Und warum muss eigentlich immer der Schweizer Köppel eingeflogen werden, um die nationale Sicht der Dinge zu vertreten? Dass es hier keine salonfähigen Rechtsintellektuellen gibt, hat natürlich mit der deutschen Vergangenheit zu tun, aber es schadet der Diskussion.

Auch wenn ihre Position falsch ist, sollte sie vorkommen, weil sie von vielen geteilt wird. Sonst vergrößert sich noch die Distanz zwischen den Bürgern und den (links-)liberalen Eliten, jene Entfremdung, die Ian Buruma in der "Zeit" als wesentlichen Grund für den immensen Zulauf der Populisten in Europa genannt hat. Die Händler der Angst haben leichtes Spiel, weil sie mit ihren simplen Parolen als Einzige Zugang zum Herzen der Leute finden.
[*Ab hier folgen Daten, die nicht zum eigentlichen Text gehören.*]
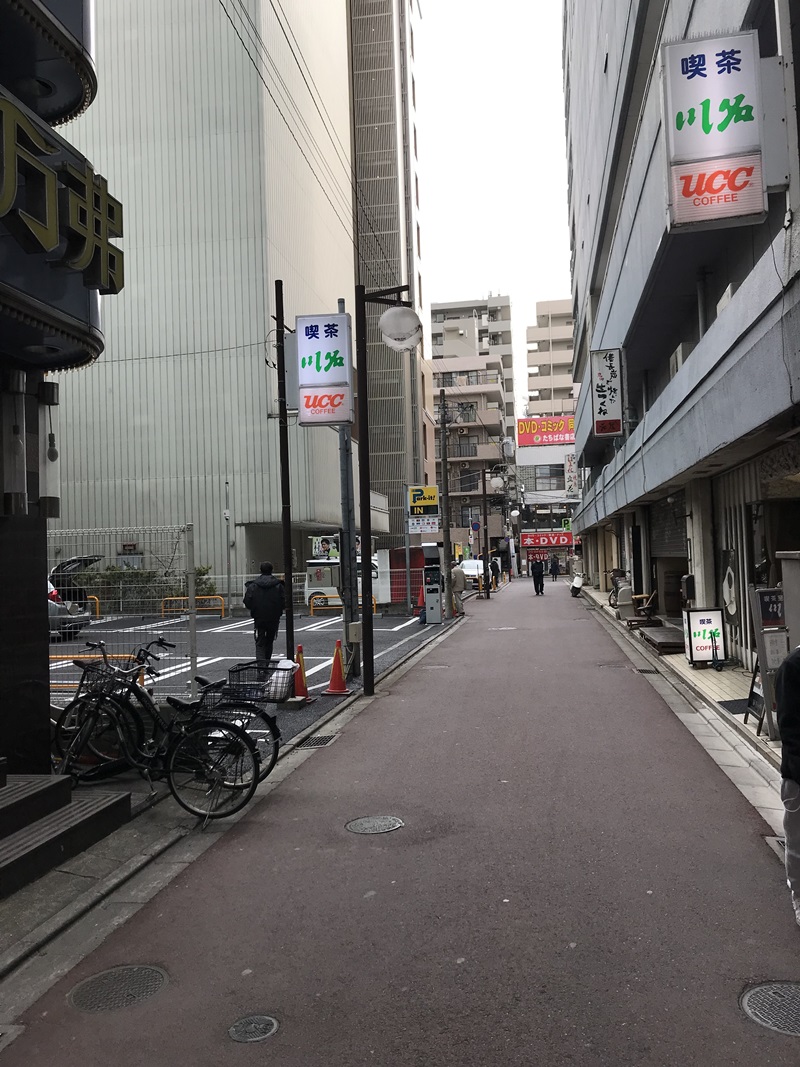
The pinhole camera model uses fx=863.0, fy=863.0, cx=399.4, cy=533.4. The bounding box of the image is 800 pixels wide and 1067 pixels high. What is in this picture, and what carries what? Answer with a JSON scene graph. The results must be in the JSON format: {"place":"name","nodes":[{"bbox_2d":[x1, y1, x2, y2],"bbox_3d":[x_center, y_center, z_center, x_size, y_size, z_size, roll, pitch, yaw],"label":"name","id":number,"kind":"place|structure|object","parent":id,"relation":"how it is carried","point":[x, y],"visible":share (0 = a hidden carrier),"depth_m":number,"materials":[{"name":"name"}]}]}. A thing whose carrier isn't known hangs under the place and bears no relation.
{"place":"outdoors","nodes":[
{"label":"outdoors","id":0,"kind":"place"},
{"bbox_2d":[0,0,117,784],"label":"building","id":1,"kind":"structure","parent":0,"point":[5,655],"depth_m":5.60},
{"bbox_2d":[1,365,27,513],"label":"wall lamp","id":2,"kind":"object","parent":1,"relation":"attached to","point":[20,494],"visible":0.99,"depth_m":5.32,"materials":[{"name":"metal"}]},
{"bbox_2d":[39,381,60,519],"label":"wall lamp","id":3,"kind":"object","parent":1,"relation":"attached to","point":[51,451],"visible":0.93,"depth_m":5.76,"materials":[{"name":"clear glass"}]},
{"bbox_2d":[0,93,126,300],"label":"sign lettering","id":4,"kind":"object","parent":1,"relation":"attached to","point":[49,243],"visible":0.98,"depth_m":5.45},
{"bbox_2d":[47,0,362,595],"label":"building","id":5,"kind":"structure","parent":0,"point":[216,451],"materials":[{"name":"white metal"}]},
{"bbox_2d":[52,604,455,741],"label":"parking lot","id":6,"kind":"structure","parent":0,"point":[310,631],"materials":[{"name":"grey asphalt"}]},
{"bbox_2d":[47,553,102,639],"bbox_3d":[-9.211,1.493,19.847,5.280,1.917,1.951,-2,-1,10],"label":"car","id":7,"kind":"object","parent":6,"relation":"on","point":[67,566],"visible":0.39,"depth_m":19.28,"materials":[{"name":"metal"}]},
{"bbox_2d":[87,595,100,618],"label":"yellow barrier","id":8,"kind":"object","parent":6,"relation":"on","point":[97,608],"visible":0.43,"depth_m":24.17,"materials":[{"name":"metal"}]},
{"bbox_2d":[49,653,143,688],"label":"yellow barrier","id":9,"kind":"object","parent":6,"relation":"on","point":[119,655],"visible":0.28,"depth_m":9.42,"materials":[{"name":"metal"}]},
{"bbox_2d":[49,523,196,704],"bbox_3d":[-4.462,0.914,9.194,4.816,2.128,0.110,-2,-1,10],"label":"wire fence","id":10,"kind":"object","parent":6,"relation":"on","point":[190,588],"visible":0.56,"depth_m":9.12,"materials":[{"name":"metal"}]},
{"bbox_2d":[159,595,227,618],"bbox_3d":[-5.972,2.160,25.137,2.368,0.691,0.286,-2,-1,10],"label":"yellow barrier","id":11,"kind":"object","parent":6,"relation":"on","point":[203,597],"visible":0.92,"depth_m":25.10,"materials":[{"name":"yellow metal"}]},
{"bbox_2d":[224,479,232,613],"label":"pole","id":12,"kind":"object","parent":6,"relation":"on","point":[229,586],"visible":0.91,"depth_m":26.58,"materials":[{"name":"grey metal"}]},
{"bbox_2d":[242,561,285,668],"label":"man","id":13,"kind":"object","parent":6,"relation":"on","point":[264,592],"visible":0.89,"depth_m":11.60},
{"bbox_2d":[274,280,294,673],"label":"pole","id":14,"kind":"object","parent":6,"relation":"on","point":[289,574],"visible":0.95,"depth_m":10.94,"materials":[{"name":"black metal"}]},
{"bbox_2d":[290,644,312,701],"bbox_3d":[-1.201,1.642,10.177,0.308,0.650,0.329,-2,-1,10],"label":"traffic cone","id":15,"kind":"object","parent":6,"relation":"on","point":[297,689],"visible":0.79,"depth_m":10.15,"materials":[{"name":"orange plastic"}]},
{"bbox_2d":[322,638,350,695],"bbox_3d":[-0.779,1.660,10.756,0.326,0.667,0.343,-2,-1,10],"label":"traffic cone","id":16,"kind":"object","parent":6,"relation":"on","point":[332,689],"visible":1,"depth_m":10.70,"materials":[{"name":"orange plastic"}]},
{"bbox_2d":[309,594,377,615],"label":"yellow barrier","id":17,"kind":"object","parent":6,"relation":"on","point":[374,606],"visible":0.6,"depth_m":25.10,"materials":[{"name":"yellow metal"}]},
{"bbox_2d":[336,296,357,681],"bbox_3d":[-0.755,-0.699,11.979,0.334,5.263,0.453,-2,-1,10],"label":"metal pole","id":18,"kind":"object","parent":6,"relation":"on","point":[350,599],"visible":0.72,"depth_m":11.93,"materials":[{"name":"grey metal"}]},
{"bbox_2d":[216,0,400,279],"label":"power lines","id":19,"kind":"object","parent":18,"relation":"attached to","point":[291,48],"visible":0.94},
{"bbox_2d":[296,310,353,425],"bbox_3d":[-0.961,-2.123,11.213,0.781,1.542,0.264,-2,-1,10],"label":"sign","id":20,"kind":"object","parent":18,"relation":"attached to","point":[335,341],"visible":0.97,"depth_m":11.09,"materials":[{"name":"white plastic"}]},
{"bbox_2d":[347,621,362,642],"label":"electrical box","id":21,"kind":"object","parent":18,"relation":"attached to","point":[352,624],"visible":0.96,"depth_m":11.58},
{"bbox_2d":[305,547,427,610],"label":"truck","id":22,"kind":"object","parent":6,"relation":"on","point":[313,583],"visible":0.48,"depth_m":27.03,"materials":[{"name":"white metal"}]},
{"bbox_2d":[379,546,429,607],"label":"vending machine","id":23,"kind":"object","parent":6,"relation":"on","point":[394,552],"visible":0.57,"depth_m":27.61,"materials":[{"name":"red"}]},
{"bbox_2d":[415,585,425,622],"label":"traffic cone","id":24,"kind":"object","parent":6,"relation":"on","point":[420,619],"visible":0.5,"depth_m":21.67,"materials":[{"name":"orange plastic"}]},
{"bbox_2d":[407,485,439,518],"bbox_3d":[0.659,-0.646,23.044,0.988,1.305,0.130,-2,-1,10],"label":"yellow sign","id":25,"kind":"object","parent":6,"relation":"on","point":[423,500],"visible":0.96,"depth_m":23.02,"materials":[{"name":"yellow"}]},
{"bbox_2d":[423,549,443,623],"bbox_3d":[0.830,1.301,21.008,0.525,1.788,0.506,-2,-1,10],"label":"parking meter","id":26,"kind":"object","parent":6,"relation":"on","point":[431,599],"visible":0.99,"depth_m":20.88,"materials":[{"name":"grey metal"}]},
{"bbox_2d":[438,383,452,611],"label":"utility pole","id":27,"kind":"object","parent":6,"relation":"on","point":[445,527],"visible":0.98,"depth_m":26.60,"materials":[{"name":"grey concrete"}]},
{"bbox_2d":[408,515,439,534],"bbox_3d":[0.640,-0.231,22.642,0.985,0.526,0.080,-2,-1,10],"label":"white sign","id":28,"kind":"object","parent":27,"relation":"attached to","point":[414,530],"visible":0.97,"depth_m":22.64,"materials":[{"name":"white"}]},
{"bbox_2d":[460,559,486,587],"label":"white car","id":29,"kind":"object","parent":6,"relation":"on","point":[473,568],"visible":0.61,"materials":[{"name":"white metal"}]},
{"bbox_2d":[348,1,428,540],"label":"tall building","id":30,"kind":"structure","parent":0,"point":[381,137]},
{"bbox_2d":[0,574,799,1066],"label":"road","id":31,"kind":"structure","parent":0,"point":[697,774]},
{"bbox_2d":[0,766,129,895],"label":"entrance steps","id":32,"kind":"structure","parent":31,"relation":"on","point":[12,787],"depth_m":4.95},
{"bbox_2d":[68,963,168,1013],"bbox_3d":[-1.122,1.806,3.430,0.381,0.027,0.381,-2,-1,10],"label":"manhole cover","id":33,"kind":"object","parent":31,"relation":"in","point":[106,976],"visible":0.94,"depth_m":3.42,"materials":[{"name":"metal"}]},
{"bbox_2d":[55,661,263,820],"bbox_3d":[-1.668,1.356,5.783,1.727,1.027,0.506,-2,-1,10],"label":"bicycle","id":34,"kind":"object","parent":31,"relation":"on","point":[174,756],"visible":0.85,"depth_m":5.70,"materials":[{"name":"black metal"}]},
{"bbox_2d":[77,659,132,696],"bbox_3d":[-2.206,1.081,6.509,0.442,0.230,0.275,-2,-1,10],"label":"bicycle basket","id":35,"kind":"object","parent":34,"relation":"attached to","point":[91,680],"visible":0.66,"depth_m":6.48,"materials":[{"name":"black metal"}]},
{"bbox_2d":[225,660,291,702],"bbox_3d":[-1.085,1.135,6.649,0.538,0.288,0.313,-2,-1,10],"label":"bicycle basket","id":36,"kind":"object","parent":34,"relation":"attached to","point":[229,678],"visible":0.77,"depth_m":6.57,"materials":[{"name":"black metal"}]},
{"bbox_2d":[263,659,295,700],"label":"plastic bag","id":37,"kind":"object","parent":36,"relation":"in","point":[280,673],"visible":0.79,"depth_m":7.84,"materials":[{"name":"white plastic"}]},
{"bbox_2d":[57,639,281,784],"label":"bicycle","id":38,"kind":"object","parent":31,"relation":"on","point":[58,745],"visible":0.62,"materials":[{"name":"black metal"}]},
{"bbox_2d":[228,1014,279,1042],"bbox_3d":[-0.526,1.777,3.091,0.192,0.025,0.199,-2,-1,10],"label":"manhole cover","id":39,"kind":"object","parent":31,"relation":"in","point":[267,1021],"visible":0.96,"depth_m":3.09,"materials":[{"name":"metal"}]},
{"bbox_2d":[293,733,336,748],"bbox_3d":[-0.779,1.899,7.817,0.354,0.039,0.452,-2,-1,10],"label":"drain grate","id":40,"kind":"object","parent":31,"relation":"in","point":[315,740],"visible":0.92,"depth_m":7.82,"materials":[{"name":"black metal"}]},
{"bbox_2d":[345,815,404,834],"bbox_3d":[-0.161,1.831,5.385,0.387,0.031,0.379,-2,-1,10],"label":"manhole cover","id":41,"kind":"object","parent":31,"relation":"in","point":[368,821],"visible":0.95,"depth_m":5.37,"materials":[{"name":"metal"}]},
{"bbox_2d":[353,282,418,695],"bbox_3d":[-0.158,-0.633,10.565,1.150,5.153,0.388,-2,-1,10],"label":"street lamp","id":42,"kind":"object","parent":31,"relation":"on","point":[368,622],"visible":0.98,"depth_m":10.55,"materials":[{"name":"black metal"}]},
{"bbox_2d":[380,304,421,353],"bbox_3d":[0.012,-2.467,10.382,0.570,0.694,0.529,-2,-1,10],"label":"globe lamp","id":43,"kind":"object","parent":42,"relation":"attached to","point":[396,326],"visible":0.98,"depth_m":10.22,"materials":[{"name":"white"}]},
{"bbox_2d":[450,562,465,616],"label":"person","id":44,"kind":"object","parent":31,"relation":"on","point":[456,581],"visible":0.77,"depth_m":22.81},
{"bbox_2d":[480,462,489,596],"bbox_3d":[3.434,-0.184,34.478,0.578,5.417,0.316,-2,-1,10],"label":"utility pole","id":45,"kind":"object","parent":31,"relation":"on","point":[484,487],"visible":0.99,"depth_m":34.39,"materials":[{"name":"brown wood"}]},
{"bbox_2d":[470,520,480,532],"bbox_3d":[3.123,-0.297,35.369,0.545,0.664,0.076,-2,-1,10],"label":"round sign","id":46,"kind":"object","parent":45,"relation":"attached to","point":[475,525],"visible":0.95,"depth_m":35.35,"materials":[{"name":"blue metal"}]},
{"bbox_2d":[489,554,500,586],"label":"person","id":47,"kind":"object","parent":31,"relation":"on","point":[495,563],"visible":0.9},
{"bbox_2d":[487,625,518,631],"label":"manhole cover","id":48,"kind":"object","parent":31,"relation":"in","point":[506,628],"visible":0.93,"depth_m":19.19,"materials":[{"name":"metal"}]},
{"bbox_2d":[508,508,518,576],"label":"street lamp","id":49,"kind":"object","parent":31,"relation":"on","point":[513,514],"visible":0.93,"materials":[{"name":"white"}]},
{"bbox_2d":[530,556,545,595],"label":"person","id":50,"kind":"object","parent":31,"relation":"on","point":[537,574],"visible":0.98,"depth_m":34.86},
{"bbox_2d":[549,555,559,579],"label":"person","id":51,"kind":"object","parent":31,"relation":"on","point":[554,563],"visible":0.99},
{"bbox_2d":[569,572,584,597],"bbox_3d":[6.791,1.931,32.912,0.630,1.014,1.949,-2,-1,10],"label":"scooter","id":52,"kind":"object","parent":31,"relation":"on","point":[576,588],"visible":0.89,"depth_m":32.59,"materials":[{"name":"white plastic"}]},
{"bbox_2d":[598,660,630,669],"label":"manhole cover","id":53,"kind":"object","parent":31,"relation":"in","point":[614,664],"visible":0.77,"depth_m":12.45,"materials":[{"name":"metal"}]},
{"bbox_2d":[740,981,799,1036],"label":"manhole cover","id":54,"kind":"object","parent":31,"relation":"in","point":[787,991],"visible":0.96,"depth_m":3.13,"materials":[{"name":"metal"}]},
{"bbox_2d":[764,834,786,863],"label":"drain grate","id":55,"kind":"object","parent":31,"relation":"in","point":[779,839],"visible":0.24,"depth_m":4.79,"materials":[{"name":"metal"}]},
{"bbox_2d":[776,645,799,921],"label":"person","id":56,"kind":"object","parent":31,"relation":"on","point":[783,752],"visible":0.99,"depth_m":3.83},
{"bbox_2d":[428,301,513,552],"label":"apartment building","id":57,"kind":"structure","parent":0,"point":[495,449],"materials":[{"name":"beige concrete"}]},
{"bbox_2d":[412,0,571,412],"label":"sky","id":58,"kind":"structure","parent":0,"point":[500,263],"materials":[{"name":"white"}]},
{"bbox_2d":[516,426,577,568],"label":"building","id":59,"kind":"structure","parent":0,"point":[530,451],"materials":[{"name":"white"}]},
{"bbox_2d":[518,415,575,446],"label":"sign","id":60,"kind":"object","parent":59,"relation":"attached to","point":[552,422],"visible":0.86,"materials":[{"name":"red"}]},
{"bbox_2d":[519,531,574,548],"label":"red sign","id":61,"kind":"object","parent":59,"relation":"attached to","point":[546,541],"visible":0.81,"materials":[{"name":"red plastic"}]},
{"bbox_2d":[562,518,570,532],"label":"green sign","id":62,"kind":"object","parent":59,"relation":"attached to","point":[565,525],"visible":0.79,"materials":[{"name":"green plastic"}]},
{"bbox_2d":[525,296,575,421],"label":"apartment building","id":63,"kind":"structure","parent":0,"point":[546,339],"materials":[{"name":"beige concrete"}]},
{"bbox_2d":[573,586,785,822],"label":"sidewalk","id":64,"kind":"structure","parent":0,"point":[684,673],"materials":[{"name":"grey concrete"}]},
{"bbox_2d":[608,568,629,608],"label":"bicycle","id":65,"kind":"object","parent":64,"relation":"on","point":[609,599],"visible":0.49,"depth_m":23.24,"materials":[{"name":"metal"}]},
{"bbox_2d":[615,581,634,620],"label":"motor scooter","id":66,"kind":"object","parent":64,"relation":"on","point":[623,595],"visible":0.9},
{"bbox_2d":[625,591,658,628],"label":"chair","id":67,"kind":"object","parent":64,"relation":"on","point":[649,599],"visible":0.87,"depth_m":17.95,"materials":[{"name":"brown wood"}]},
{"bbox_2d":[637,624,685,654],"bbox_3d":[4.570,1.832,14.799,0.612,0.263,1.849,-2,-1,10],"label":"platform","id":68,"kind":"object","parent":64,"relation":"on","point":[667,635],"visible":0.87,"depth_m":14.39,"materials":[{"name":"brown wood"}]},
{"bbox_2d":[682,606,726,666],"bbox_3d":[4.207,1.432,11.935,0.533,0.822,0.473,-2,-1,10],"label":"sign","id":69,"kind":"object","parent":64,"relation":"on","point":[700,622],"visible":0.98,"depth_m":11.83,"materials":[{"name":"white plastic"}]},
{"bbox_2d":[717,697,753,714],"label":"doormat","id":70,"kind":"object","parent":64,"relation":"on","point":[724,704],"visible":0.45,"depth_m":8.87,"materials":[{"name":"carpet"}]},
{"bbox_2d":[746,584,788,738],"bbox_3d":[3.234,1.075,7.427,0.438,1.290,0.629,-2,-1,10],"label":"signboard","id":71,"kind":"object","parent":64,"relation":"on","point":[765,592],"visible":0.75,"depth_m":7.38},
{"bbox_2d":[561,0,799,672],"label":"gray building","id":72,"kind":"structure","parent":0,"point":[623,281],"depth_m":13.82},
{"bbox_2d":[564,451,578,496],"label":"vertical sign","id":73,"kind":"object","parent":72,"relation":"attached to","point":[568,465],"visible":0.94,"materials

Niemand kann gegen die Bürger regieren

Die Zustimmungswerte für Europa sind überall bedenklich gesunken, ein Trend, der übrigens schon lange vor der Währungskrise einsetzte. Europa muss neu begründet, neu aufgebaut werden. Nicht mehr nur von den Eliten, die das Europa geformt haben, das jetzt so stark beschädigt ist, sondern von allen, von emanzipierten Europäern. Ob mit oder ohne Euro, lässt sich noch nicht sagen.

Am Ende wird es Volksabstimmungen über die europäische Zukunft geben müssen, auch in Deutschland; und sie werden schwierig zu gewinnen sein, wenn der Diskurs über Europa nicht offener und ehrlicher wird. Auf Dauer kann man, selbst wenn man es gut meint, nicht gegen die Bürger regieren - und gleich gar nicht ein so ehrgeiziges und notwendiges Projekt wie die europäische Einigung vollenden.